Life in suburban Serenity, Ohio is never quite as serene as it appears. And just when the Burnett family - Bunnie (Hope Davis), Jack (Dermot Mulroney) and their twin 17 year olds Eric (Max Theriot) and Kelly (Britt Robertson) - seems a lost cause, they get an unlikely and unexpected second chance at happiness when an unusual accident leaves Bunnie with a case of amnesia.
For Jack, work has become a disheartening mix of begging for promotion and empty flirting with co-workers. Bunnie intersperses charity work with playful trysts with their next door neighbor Simon Krebbs (Chi McBride). When one of these liaisons leaves Bunnie unconscious, her memory loss confuses everyone - but no one more than Bunnie, who cannot remember her bad marriage, her children, or even the affair that caused her amnesia.
After all, every family has its hang-ups.
The Family Tree is a hilarious and touching, offbeat but timely and ultimately uplifting comedy which explores the frailties and complexities of the contemporary American family - and what it takes to survive in a suburban jungle fraught with loaded weapons, star-crossed lovers, teens run amok, religious intolerance, and even a voyeur or two in the mix.
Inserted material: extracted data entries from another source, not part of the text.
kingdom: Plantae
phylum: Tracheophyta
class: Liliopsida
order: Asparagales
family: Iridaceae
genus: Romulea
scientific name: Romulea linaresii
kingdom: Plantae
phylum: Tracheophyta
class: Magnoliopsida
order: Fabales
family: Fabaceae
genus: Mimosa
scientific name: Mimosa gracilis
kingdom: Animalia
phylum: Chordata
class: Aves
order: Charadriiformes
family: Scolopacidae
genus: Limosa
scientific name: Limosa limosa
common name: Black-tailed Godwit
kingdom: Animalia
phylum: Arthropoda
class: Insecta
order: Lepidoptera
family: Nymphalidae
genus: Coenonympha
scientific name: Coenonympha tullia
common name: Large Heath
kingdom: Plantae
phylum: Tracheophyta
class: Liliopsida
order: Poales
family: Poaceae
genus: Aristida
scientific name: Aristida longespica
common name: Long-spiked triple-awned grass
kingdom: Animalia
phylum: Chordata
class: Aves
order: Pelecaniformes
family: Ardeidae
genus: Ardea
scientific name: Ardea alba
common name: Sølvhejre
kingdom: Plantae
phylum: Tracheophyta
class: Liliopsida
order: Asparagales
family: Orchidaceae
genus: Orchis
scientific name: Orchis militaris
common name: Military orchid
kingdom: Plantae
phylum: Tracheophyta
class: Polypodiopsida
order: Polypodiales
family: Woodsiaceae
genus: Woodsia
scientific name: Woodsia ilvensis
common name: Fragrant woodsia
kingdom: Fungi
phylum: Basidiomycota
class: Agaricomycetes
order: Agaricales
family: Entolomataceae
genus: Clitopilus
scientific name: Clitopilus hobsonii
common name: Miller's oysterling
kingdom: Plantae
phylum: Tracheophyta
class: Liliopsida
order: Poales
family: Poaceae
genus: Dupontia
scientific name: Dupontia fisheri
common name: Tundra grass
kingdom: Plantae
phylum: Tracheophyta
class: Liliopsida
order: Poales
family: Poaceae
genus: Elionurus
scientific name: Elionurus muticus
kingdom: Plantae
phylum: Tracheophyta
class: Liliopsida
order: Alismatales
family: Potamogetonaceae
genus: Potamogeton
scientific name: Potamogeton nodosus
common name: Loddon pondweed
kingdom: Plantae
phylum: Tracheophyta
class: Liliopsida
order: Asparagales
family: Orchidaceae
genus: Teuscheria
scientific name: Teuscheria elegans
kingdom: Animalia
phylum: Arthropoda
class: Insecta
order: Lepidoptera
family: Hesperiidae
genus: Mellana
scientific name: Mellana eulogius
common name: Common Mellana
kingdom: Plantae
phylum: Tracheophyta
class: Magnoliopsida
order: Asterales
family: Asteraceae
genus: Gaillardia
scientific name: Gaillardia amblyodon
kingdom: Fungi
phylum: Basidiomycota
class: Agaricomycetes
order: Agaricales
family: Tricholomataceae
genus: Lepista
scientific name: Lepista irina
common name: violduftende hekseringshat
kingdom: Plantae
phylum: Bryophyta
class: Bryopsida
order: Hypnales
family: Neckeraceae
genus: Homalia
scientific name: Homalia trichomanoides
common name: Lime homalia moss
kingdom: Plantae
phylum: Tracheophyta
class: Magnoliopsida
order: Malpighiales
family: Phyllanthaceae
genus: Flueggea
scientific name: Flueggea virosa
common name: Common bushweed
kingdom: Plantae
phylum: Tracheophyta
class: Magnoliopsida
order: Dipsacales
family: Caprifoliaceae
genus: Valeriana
But before long, a stew of past relationships, kids with guns, suicidal teachers, a very zealous religious club, misinterpreted advances, corporate down-sizing, and one very tricky mother-in-law combine to create enough mayhem to test the resolve, sanity and future of any family!
Bunnie’s new ‘lack of awareness’ masks the Burnett’s problems for a while. And with Jack getting his long-sought promotion and “new Bunnie” feeling closer than ever to Jack and her children, things seem to finally be settling down.
The Family Tree is directed by Vivi Friedman.